His buzzer sounded just as Nathan Lomax went out the door, thanking him in a shaky voice. He opened the connection and listened, then turned to Shayne and announced, “Looks like you’ve pulled another one out of the hat. That was a report from Craigville. They grabbed Anton Moe off the train. He admits escaping from the pen under the name of Hodge and that his sister Katrin gave him the ticket home. Now how in the hell did you figure that?”
“I added up some things,” Shayne said wearily. “Such as the price of a railroad ticket plus ten per cent tax, and it came out Craigville—which is where Katrin and her brother Anton once lived, according to the dope on her citizenship papers.”
He tugged his hat down over his eyes and moved toward the door. “That’s about everything—except the little matter of a twelve and a half grand fee. And I suppose the insurance company will try to hold out on a technicality after they learn the stolen necklace was synthetic.”
“That’ll be tough,” said Quinlan sympathetically, “after all the work you’ve done.”
Shayne said, “Don’t worry too much about it. I have a little document in my pocket that even an insurance company will have a hard time wiggling out of.”
Back at his office, Lucy greeted Shayne with a worried look and the announcement: “Lieutenant Drinkley called a few minutes ago. He’s suddenly decided to leave town and he wondered if you’d made any progress.”
Shayne said, “He can read about it in tonight’s paper.” Lucy looked up with eager surprise, and he nodded with a wide grin. “It’s ended. Wrapped up and put to bed.”
She said impulsively, “I’m so glad, Michael. I’ve been worried.”
“You needn’t waste any more sympathy over Neal Jordan being framed,” he told her. “He confessed both murders fifteen minutes ago.”
She bit her underlip and looked away from him. Then she stood up slowly and lifted her wrist to him. It was still red where he had twisted it that afternoon to bring her back from the edge of hysterics.

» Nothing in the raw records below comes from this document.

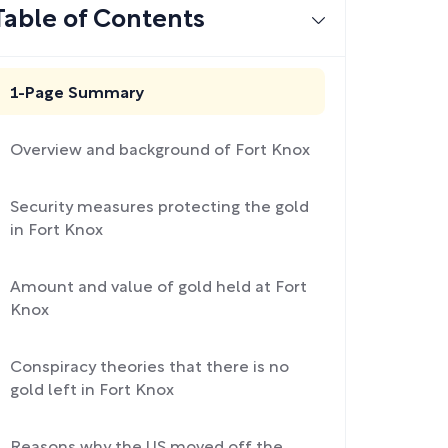
Table of Contents
1-Page Summary
Overview and background of Fort Knox
Security measures protecting the gold
in Fort Knox
Amount and value of gold held at Fort
Knox
Conspiracy theories that there is no
gold left in Fort Knox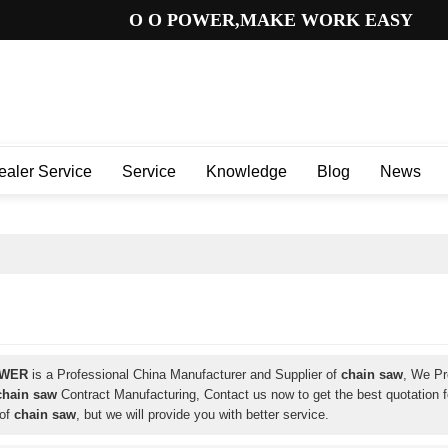
O O POWER,MAKE WORK EASY
ealer Service
Service
Knowledge
Blog
News
OWER
is a Professional China Manufacturer and Supplier of
chain saw
, We P
chain saw
Contract Manufacturing, Contact us now to get the best quotation 
 of
chain saw
, but we will provide you with better service.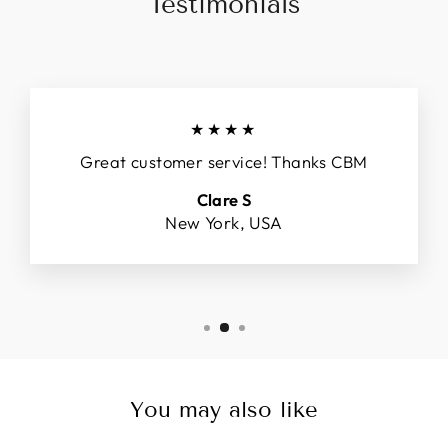
Testimonials
★★★★
Great customer service! Thanks CBM
Clare S
New York, USA
You may also like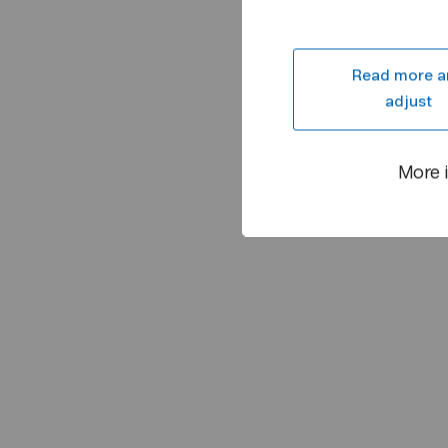
Read more a
adjust
More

In an oddly tight tone, she said, “Kiss it and it’ll be well.”
Shayne bent his head and kissed the mark on her wrist with lingering tenderness. She was laughing when she drew back from him, and her brown eyes were starry.
“I’m still wondering about the Norwegians—the married virgins and all.”
Shayne shook his head and grinned. “It ain’t so. Not even Norwegians, I guess. Katrin’s brother was in the penitentiary under an alias and the only way she could get in to see him was to pretend a relationship that would fit his alias. So she called herself Mrs. Hodge when she visited him, and bought a wedding ring which she put on every Wednesday afternoon to strengthen the pretense.”
Lucy said, “You’ve still got a thousand things to tell me. Who stole the necklace, and—”
Shayne put a big hand firmly over her mouth. “To explain everything thoroughly I’ll have to relax with about six fingers of cognac in a washtub. Let’s close up the office for the day and—”
“Relax,” she finished for him, twisting away. “All right. Let’s. I know just the place. There’s even a bottle of cognac left in my apartment from the last time you were there.”
Shayn
e asked wryly, “Sure you haven’t any boy friends likely to slip in from the fire escape with a blunt instrument in their hands and lethal intent in their hearts?”
“No boy friends,” Lucy promised him gaily.
He said, “What are we waiting for then?”
She linked her arm in his and they went out of the office together.